Australian Jewish artist Jane Korman filmed her three children and her father, 89-year-old Holocaust survivor Adolk, in the video clip “I Will Survive: Dancing Auschwitz.” The clip depicted the Korman family dancing in front of Holocaust landmarks in Poland, including the infamous entrance sign to Auschwitz death camp reading “Arbeit Macht Frei,” a Polish synagogue, Dachau, Theresienstadt, and a memorial in Lodz.

Her father at one point in the clip even wore a shirt on which the word “Survivor” was written. During a recent family visit to Israel Korman said that she thought of the idea after she encountered hatred toward Israel and Jews in Australia and added that she wanted to give her concerns presence during the heritage tour of Poland she recently took with her family, and take a different approach to the matter.

Haaretz newspaper reported that “Many Jewish survivors have reacted gravely to the video, accusing her of disrespect. Yet Korman told Australian daily The Jewish News that ‘it might be disrespectful, but he [her father] is saying ‘we’re dancing, we should be dancing, we’re celebrating our survival and the generations after me,’ – the generation he’s created. We are affirming our existence.'”

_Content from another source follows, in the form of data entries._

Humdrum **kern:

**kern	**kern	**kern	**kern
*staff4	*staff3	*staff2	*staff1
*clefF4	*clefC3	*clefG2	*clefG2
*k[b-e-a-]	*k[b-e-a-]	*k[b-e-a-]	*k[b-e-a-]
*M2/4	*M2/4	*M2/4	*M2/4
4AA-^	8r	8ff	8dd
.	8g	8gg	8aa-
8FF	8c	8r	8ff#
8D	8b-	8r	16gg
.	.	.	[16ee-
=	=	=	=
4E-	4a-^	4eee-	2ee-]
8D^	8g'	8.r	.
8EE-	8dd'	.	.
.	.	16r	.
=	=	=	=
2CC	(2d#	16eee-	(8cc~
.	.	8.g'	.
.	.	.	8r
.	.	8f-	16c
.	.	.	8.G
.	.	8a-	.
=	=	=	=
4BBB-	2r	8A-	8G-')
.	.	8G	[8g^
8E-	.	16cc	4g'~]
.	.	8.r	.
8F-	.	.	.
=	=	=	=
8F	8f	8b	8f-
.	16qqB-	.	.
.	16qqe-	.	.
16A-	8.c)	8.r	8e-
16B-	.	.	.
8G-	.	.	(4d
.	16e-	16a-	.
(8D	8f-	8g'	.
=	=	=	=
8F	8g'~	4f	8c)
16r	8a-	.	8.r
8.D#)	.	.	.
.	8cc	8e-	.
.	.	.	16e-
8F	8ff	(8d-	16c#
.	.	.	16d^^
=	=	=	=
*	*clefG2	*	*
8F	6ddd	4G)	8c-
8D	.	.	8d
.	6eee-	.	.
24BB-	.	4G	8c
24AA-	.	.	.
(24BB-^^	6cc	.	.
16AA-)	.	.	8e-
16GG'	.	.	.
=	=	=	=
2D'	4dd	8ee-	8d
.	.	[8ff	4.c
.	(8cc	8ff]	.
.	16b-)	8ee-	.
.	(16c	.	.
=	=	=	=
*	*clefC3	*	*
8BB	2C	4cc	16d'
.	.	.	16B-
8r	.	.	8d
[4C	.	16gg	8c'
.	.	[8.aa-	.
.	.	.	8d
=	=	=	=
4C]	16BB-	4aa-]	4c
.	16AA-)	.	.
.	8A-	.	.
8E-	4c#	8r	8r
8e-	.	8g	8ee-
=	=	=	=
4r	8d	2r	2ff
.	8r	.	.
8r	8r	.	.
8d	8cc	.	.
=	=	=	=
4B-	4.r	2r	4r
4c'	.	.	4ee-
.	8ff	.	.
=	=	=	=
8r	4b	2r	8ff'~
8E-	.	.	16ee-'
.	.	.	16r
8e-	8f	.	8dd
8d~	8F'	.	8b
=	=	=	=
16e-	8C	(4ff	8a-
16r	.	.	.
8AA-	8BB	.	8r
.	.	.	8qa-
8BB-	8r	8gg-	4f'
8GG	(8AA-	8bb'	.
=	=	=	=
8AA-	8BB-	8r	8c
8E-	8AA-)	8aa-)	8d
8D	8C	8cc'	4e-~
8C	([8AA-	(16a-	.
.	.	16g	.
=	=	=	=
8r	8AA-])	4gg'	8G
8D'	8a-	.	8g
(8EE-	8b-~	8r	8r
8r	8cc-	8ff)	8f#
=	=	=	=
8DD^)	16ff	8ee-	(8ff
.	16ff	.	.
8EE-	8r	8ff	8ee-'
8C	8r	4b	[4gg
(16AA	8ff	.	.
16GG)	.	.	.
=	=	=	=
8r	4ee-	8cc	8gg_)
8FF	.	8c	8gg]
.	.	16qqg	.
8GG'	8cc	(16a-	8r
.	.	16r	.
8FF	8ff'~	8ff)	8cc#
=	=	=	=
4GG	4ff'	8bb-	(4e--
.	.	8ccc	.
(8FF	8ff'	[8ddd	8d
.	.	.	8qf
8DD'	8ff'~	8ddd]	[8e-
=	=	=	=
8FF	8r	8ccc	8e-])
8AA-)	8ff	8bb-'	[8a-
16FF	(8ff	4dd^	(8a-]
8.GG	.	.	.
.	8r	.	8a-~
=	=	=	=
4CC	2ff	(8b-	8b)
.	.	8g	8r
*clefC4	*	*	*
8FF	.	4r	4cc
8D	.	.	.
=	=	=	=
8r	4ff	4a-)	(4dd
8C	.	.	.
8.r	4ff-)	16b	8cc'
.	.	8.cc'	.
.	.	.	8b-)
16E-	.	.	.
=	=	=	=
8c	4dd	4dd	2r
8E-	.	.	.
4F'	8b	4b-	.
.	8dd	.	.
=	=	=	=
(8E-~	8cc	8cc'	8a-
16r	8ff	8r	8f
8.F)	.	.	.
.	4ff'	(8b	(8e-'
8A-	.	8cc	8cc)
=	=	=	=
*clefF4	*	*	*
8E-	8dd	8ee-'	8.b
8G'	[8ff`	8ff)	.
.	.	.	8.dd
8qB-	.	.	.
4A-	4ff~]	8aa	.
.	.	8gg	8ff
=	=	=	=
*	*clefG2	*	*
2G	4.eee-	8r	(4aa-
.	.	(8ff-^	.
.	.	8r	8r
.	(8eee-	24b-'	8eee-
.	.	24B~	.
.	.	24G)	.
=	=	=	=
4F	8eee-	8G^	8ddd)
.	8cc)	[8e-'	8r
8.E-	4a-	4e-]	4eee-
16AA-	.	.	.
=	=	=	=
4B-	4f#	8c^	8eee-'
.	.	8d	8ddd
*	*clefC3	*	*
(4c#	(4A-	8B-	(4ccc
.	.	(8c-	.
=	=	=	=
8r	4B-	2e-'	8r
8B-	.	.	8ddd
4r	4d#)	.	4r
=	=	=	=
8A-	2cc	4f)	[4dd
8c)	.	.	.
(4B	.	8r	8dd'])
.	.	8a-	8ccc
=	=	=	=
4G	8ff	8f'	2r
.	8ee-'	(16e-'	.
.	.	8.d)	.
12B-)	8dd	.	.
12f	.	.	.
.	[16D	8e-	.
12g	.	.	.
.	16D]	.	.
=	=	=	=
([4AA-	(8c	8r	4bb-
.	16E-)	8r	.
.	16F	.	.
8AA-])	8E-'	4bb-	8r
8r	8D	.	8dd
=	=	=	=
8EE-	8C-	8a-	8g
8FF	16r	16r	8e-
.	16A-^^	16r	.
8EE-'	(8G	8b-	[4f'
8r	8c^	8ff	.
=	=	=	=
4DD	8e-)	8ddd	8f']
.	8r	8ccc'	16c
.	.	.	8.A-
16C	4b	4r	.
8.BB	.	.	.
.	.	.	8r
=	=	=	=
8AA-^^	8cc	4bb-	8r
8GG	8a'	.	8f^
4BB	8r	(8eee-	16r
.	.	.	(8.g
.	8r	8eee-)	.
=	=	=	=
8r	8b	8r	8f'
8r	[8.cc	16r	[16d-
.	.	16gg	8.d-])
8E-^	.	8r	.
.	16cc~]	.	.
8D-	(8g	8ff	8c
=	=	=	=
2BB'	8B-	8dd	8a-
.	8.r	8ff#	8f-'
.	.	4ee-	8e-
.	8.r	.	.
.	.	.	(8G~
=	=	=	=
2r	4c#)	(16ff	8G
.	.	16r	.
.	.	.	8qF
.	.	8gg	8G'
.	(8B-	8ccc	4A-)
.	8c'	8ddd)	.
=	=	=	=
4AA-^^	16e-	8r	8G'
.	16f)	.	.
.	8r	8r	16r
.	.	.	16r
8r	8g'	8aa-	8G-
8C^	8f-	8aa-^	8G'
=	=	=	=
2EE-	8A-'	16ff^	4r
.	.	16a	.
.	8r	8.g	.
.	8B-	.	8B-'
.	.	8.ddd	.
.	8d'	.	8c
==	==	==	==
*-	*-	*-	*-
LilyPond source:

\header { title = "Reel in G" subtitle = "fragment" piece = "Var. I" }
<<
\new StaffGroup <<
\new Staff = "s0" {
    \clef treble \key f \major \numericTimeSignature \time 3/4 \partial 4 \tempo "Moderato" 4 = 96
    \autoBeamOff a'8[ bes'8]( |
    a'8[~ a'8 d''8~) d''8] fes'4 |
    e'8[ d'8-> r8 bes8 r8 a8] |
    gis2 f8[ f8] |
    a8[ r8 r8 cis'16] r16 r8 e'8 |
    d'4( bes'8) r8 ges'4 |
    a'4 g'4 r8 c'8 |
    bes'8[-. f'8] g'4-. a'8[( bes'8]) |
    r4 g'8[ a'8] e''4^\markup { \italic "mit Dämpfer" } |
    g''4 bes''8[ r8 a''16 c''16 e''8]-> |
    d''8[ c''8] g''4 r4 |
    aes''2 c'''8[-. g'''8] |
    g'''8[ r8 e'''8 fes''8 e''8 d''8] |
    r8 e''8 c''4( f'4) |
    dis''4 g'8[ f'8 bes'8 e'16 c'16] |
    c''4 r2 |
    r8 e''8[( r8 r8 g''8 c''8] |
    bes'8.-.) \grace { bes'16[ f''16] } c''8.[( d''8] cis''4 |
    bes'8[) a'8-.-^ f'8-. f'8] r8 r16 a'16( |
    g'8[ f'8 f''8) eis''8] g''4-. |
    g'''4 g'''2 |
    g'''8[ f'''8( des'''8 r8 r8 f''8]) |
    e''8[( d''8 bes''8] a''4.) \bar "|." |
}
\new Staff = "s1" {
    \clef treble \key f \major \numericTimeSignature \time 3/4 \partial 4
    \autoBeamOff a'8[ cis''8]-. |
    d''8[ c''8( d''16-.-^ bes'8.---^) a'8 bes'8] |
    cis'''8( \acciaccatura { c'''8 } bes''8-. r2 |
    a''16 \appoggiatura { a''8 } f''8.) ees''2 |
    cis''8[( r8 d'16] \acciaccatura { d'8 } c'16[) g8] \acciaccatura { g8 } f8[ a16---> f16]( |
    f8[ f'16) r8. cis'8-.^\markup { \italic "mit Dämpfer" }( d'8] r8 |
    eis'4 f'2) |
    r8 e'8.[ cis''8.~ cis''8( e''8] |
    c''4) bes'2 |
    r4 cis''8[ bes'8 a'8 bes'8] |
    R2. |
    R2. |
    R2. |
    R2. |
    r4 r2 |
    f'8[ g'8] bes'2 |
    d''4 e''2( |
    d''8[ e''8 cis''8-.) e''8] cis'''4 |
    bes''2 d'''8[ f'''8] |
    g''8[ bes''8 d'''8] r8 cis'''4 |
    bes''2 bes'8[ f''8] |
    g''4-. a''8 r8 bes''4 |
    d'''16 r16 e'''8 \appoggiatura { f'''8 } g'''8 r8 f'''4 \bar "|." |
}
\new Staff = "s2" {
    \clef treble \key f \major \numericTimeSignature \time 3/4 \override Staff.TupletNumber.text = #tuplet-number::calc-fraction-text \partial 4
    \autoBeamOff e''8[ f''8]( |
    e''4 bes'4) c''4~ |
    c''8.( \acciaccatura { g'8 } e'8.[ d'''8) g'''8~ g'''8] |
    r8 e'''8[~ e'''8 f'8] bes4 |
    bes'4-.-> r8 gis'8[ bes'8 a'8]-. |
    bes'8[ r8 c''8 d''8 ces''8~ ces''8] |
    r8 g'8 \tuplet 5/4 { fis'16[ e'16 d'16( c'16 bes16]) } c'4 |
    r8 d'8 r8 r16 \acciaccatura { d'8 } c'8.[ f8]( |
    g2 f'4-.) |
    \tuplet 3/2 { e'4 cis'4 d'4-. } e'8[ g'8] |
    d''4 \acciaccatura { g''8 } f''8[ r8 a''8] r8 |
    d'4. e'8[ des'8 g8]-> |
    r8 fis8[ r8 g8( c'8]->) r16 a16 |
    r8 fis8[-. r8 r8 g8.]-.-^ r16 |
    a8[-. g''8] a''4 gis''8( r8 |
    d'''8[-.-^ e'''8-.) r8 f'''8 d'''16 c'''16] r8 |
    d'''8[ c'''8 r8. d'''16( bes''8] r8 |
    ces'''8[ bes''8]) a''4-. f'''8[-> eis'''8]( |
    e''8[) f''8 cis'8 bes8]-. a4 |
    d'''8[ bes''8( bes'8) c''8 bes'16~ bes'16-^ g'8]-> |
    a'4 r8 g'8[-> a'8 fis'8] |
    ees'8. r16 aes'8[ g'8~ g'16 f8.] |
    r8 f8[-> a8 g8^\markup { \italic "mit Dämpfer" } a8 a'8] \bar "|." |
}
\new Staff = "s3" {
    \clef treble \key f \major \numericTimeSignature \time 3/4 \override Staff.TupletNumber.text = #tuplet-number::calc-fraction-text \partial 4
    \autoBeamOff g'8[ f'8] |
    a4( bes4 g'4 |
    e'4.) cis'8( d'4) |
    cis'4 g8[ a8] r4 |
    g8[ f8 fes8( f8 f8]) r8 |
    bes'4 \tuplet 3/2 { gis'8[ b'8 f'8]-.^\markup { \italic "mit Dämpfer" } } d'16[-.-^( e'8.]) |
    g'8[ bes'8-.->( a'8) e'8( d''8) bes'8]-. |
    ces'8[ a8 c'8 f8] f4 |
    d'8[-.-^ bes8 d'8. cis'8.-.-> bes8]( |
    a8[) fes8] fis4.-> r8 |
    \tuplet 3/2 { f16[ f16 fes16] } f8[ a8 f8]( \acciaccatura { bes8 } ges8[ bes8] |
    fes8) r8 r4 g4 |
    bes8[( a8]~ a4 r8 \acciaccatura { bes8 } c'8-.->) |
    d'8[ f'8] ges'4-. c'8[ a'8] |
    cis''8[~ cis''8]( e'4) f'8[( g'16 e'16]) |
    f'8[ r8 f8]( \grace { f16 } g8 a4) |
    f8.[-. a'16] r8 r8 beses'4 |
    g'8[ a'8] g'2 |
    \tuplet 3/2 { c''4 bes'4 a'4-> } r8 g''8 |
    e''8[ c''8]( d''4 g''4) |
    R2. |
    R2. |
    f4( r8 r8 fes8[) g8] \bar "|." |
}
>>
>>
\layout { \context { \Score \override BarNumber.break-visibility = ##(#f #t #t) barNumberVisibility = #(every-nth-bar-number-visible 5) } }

This is clearly a work of art, but it is also a powerful message that no matter how horrific and catastrophic were the acts committed by the Nazis in the last century, the Jewish people are still having children and grandchildren, and we are dancing together in joy all over the earth. Even on the land that buried millions of members of the Jewish faith, the Jewish people are still rejoicing with our future generations.

What do you think about Holocaust survivors dancing with their grandchildren at Auschwitz?